Shimingyi / MotioNet

A deep neural network that directly reconstructs the motion of a 3D human skeleton from monocular video [ToG 2020]
https://rubbly.cn/publications/motioNet/
BSD 2-Clause "Simplified" License
554 stars 82 forks source link

fair comparison of bone length estimation as show in fig. 9 #17

Closed longbowzhang closed 3 years ago

longbowzhang commented 3 years ago

Hi @Shimingyi ,

I have a question about the comparison of bone length estimation as show in Fig. 9. I suppose you use the GT scale to rescale the estimated bone lengths. However, if I understand correctly, methods such as Pavllo[CVPR19] does not employ any GT information to calculate the bone lengths. Therefore, I am wondering whether this comparison is fair or not? Additionally, what is the unit of the y-axis in Fig. 9?

Thanks a lot in advance. Best.

Shimingyi commented 3 years ago

Hi @longbowzhang ,

Thanks for your question. Because we assume it's no possible to estimate the absolute value of bone length in a 2d to 3d task, so in our methods, we just predict the skeleton proportion.

In the comparison of bone length reconstruction, we always applied same operation for each methods and ground truth. After we have a length_set, we will normalize it by bone_lengths /= bone_lengths[:, [1]] which means convert the lengths to relative number compared to leg length. And then compare these normalized length(proportion). In this step, we don't use any ground truth to rescale something.

Best, Mingyi

wbhu commented 3 years ago

Hi @Shimingyi,

Another question regarding the relative bone length issue. I strongly agree that it's not possible to estimate the absolute value of bones length in a 2d to 3d task. But as you only predict the relative bones length in network E_S, then how could you get the absolute joint position (xyz) via the estimated joints rotation and predicted relative bones length? How to compute the results of the last rows in Tab.1.

Best, Wenbo

Shimingyi commented 3 years ago

@wbhu We will use another factor called alpha which is the average of bone length to represent the 'scaling'.

In evaluation time, firstly we will scale the pose_3d_gt and calculate the error in scaled wise, then recover the error to actual wise by the scaling factor for making it comparable with other methods.

error = alpha*(gt_3d/alpha - pre_3d)
# which is equal to
error = gt_3d - alpha*pre_3d

Related code: Link

Best, Mingyi

wbhu commented 3 years ago

@Shimingyi Thanks for your quick response. The alpha is the scale factor to rescale the average GT bone length to be 1, right?

Shimingyi commented 3 years ago

Yes, we got it here.

wbhu commented 3 years ago

Got it, I have no more questions. You may help to close the issue now. Thanks very much.

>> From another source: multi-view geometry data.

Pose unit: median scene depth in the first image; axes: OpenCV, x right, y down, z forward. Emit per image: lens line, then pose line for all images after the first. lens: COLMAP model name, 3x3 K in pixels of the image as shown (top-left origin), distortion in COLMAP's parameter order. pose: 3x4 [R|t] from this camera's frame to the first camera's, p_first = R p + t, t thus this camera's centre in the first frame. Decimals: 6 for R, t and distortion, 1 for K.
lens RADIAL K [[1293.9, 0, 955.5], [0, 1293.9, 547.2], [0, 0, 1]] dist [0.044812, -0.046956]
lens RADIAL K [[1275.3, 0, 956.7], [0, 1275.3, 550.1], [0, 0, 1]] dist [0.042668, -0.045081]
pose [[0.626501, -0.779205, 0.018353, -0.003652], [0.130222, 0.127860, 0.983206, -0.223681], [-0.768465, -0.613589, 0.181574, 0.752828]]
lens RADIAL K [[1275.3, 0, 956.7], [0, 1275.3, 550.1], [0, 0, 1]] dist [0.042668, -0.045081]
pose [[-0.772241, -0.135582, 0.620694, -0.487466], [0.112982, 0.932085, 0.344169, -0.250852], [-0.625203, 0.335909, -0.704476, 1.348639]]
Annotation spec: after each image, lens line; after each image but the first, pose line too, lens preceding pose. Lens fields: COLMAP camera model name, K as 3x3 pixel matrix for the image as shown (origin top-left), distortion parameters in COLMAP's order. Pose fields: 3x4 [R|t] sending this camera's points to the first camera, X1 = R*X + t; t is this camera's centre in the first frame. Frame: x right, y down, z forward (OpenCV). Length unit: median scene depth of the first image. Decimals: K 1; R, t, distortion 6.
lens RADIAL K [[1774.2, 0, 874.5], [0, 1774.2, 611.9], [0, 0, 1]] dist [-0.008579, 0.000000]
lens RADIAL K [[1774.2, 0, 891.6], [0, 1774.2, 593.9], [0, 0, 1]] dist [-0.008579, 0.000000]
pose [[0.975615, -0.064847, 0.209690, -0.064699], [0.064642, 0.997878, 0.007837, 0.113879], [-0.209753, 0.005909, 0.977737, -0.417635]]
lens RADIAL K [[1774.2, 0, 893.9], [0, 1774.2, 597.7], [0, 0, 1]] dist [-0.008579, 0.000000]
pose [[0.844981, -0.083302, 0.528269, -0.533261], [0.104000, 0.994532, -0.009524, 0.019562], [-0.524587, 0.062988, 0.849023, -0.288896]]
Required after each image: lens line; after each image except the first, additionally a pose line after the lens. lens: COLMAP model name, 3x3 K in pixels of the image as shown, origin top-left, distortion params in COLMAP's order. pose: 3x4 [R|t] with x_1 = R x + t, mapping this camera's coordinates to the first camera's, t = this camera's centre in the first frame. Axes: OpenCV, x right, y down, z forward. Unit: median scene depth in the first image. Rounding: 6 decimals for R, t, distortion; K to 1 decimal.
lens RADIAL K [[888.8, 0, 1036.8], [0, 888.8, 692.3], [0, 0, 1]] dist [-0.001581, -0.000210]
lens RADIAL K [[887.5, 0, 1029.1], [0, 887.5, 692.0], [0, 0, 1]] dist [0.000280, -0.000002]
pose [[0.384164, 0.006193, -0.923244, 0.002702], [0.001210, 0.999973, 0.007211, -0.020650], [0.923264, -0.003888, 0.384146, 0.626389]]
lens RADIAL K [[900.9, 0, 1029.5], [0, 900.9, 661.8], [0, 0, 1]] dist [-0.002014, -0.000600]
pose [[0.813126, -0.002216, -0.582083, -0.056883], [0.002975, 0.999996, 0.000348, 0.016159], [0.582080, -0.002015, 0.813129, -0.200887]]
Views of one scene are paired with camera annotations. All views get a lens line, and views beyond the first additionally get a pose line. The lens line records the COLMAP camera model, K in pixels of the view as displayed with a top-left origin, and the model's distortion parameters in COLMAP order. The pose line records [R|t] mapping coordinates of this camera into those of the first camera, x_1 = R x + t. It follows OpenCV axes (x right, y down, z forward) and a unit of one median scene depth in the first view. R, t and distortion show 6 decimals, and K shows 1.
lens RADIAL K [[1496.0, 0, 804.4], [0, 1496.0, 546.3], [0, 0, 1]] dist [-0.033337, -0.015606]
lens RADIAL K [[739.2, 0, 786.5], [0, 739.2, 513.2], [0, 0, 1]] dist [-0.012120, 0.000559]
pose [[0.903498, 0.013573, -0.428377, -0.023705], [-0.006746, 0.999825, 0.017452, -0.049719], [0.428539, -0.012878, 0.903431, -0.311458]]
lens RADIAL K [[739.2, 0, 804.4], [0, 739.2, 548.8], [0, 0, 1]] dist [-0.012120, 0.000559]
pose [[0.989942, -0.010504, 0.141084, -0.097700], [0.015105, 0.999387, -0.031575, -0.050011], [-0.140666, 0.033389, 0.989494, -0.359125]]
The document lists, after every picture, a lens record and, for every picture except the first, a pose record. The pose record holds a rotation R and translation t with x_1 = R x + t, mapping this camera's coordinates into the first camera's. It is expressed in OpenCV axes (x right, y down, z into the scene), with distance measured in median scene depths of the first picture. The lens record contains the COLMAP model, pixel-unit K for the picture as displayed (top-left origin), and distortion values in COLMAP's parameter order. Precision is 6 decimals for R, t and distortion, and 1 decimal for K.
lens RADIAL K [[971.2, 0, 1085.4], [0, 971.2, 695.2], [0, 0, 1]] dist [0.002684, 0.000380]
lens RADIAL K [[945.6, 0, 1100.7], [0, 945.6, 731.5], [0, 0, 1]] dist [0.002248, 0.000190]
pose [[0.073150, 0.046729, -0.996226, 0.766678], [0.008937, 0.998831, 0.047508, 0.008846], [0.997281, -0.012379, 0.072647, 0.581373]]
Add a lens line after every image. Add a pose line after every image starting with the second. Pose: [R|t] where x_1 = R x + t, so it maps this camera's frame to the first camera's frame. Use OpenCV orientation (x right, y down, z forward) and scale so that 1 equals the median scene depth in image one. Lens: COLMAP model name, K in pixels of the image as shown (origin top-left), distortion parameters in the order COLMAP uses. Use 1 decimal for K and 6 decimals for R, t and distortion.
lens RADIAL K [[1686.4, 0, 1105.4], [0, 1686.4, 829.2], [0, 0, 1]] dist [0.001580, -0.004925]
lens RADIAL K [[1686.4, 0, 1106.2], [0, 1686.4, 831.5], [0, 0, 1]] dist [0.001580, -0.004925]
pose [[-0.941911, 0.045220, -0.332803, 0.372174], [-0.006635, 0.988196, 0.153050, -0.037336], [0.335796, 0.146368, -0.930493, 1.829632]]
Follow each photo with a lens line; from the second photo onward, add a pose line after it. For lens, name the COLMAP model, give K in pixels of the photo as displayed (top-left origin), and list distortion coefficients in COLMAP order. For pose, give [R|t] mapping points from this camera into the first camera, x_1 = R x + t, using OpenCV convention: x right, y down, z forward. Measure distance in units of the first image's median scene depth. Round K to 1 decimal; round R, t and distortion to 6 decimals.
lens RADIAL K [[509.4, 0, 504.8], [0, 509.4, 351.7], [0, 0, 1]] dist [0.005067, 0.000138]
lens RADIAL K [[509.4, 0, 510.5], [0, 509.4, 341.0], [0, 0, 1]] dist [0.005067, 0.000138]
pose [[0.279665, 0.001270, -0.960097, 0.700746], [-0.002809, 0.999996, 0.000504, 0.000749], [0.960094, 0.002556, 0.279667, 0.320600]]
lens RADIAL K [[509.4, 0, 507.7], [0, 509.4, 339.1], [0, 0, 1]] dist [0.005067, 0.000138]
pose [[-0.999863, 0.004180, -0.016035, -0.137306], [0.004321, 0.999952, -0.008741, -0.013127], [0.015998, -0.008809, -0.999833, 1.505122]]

Shimingyi commented 3 years ago

That's ok : ) @longbowzhang but do you have any suggestions on this evaluation? Because we use gt_scaling here, I am wondering if you will be confused here. Another absolutely fair idea, we can scale all the results to a same scaling sapce and then compare them, but it requires more works because we need to run all other methods again.

longbowzhang commented 3 years ago

Hi @Shimingyi thanks a lot for clarifying. If I understand correctly, when you evaluate in terms of MPJPE and P-MPJPE (Tabel 1&2), you use the so-called alpha scaling factor which is extracted from the GT test dataset.

Shimingyi commented 3 years ago

@longbowzhang Yes, becuase we can only get the error in a scaled space, so we need a factor to recover it to orignal sapce to make it comparable with other methods.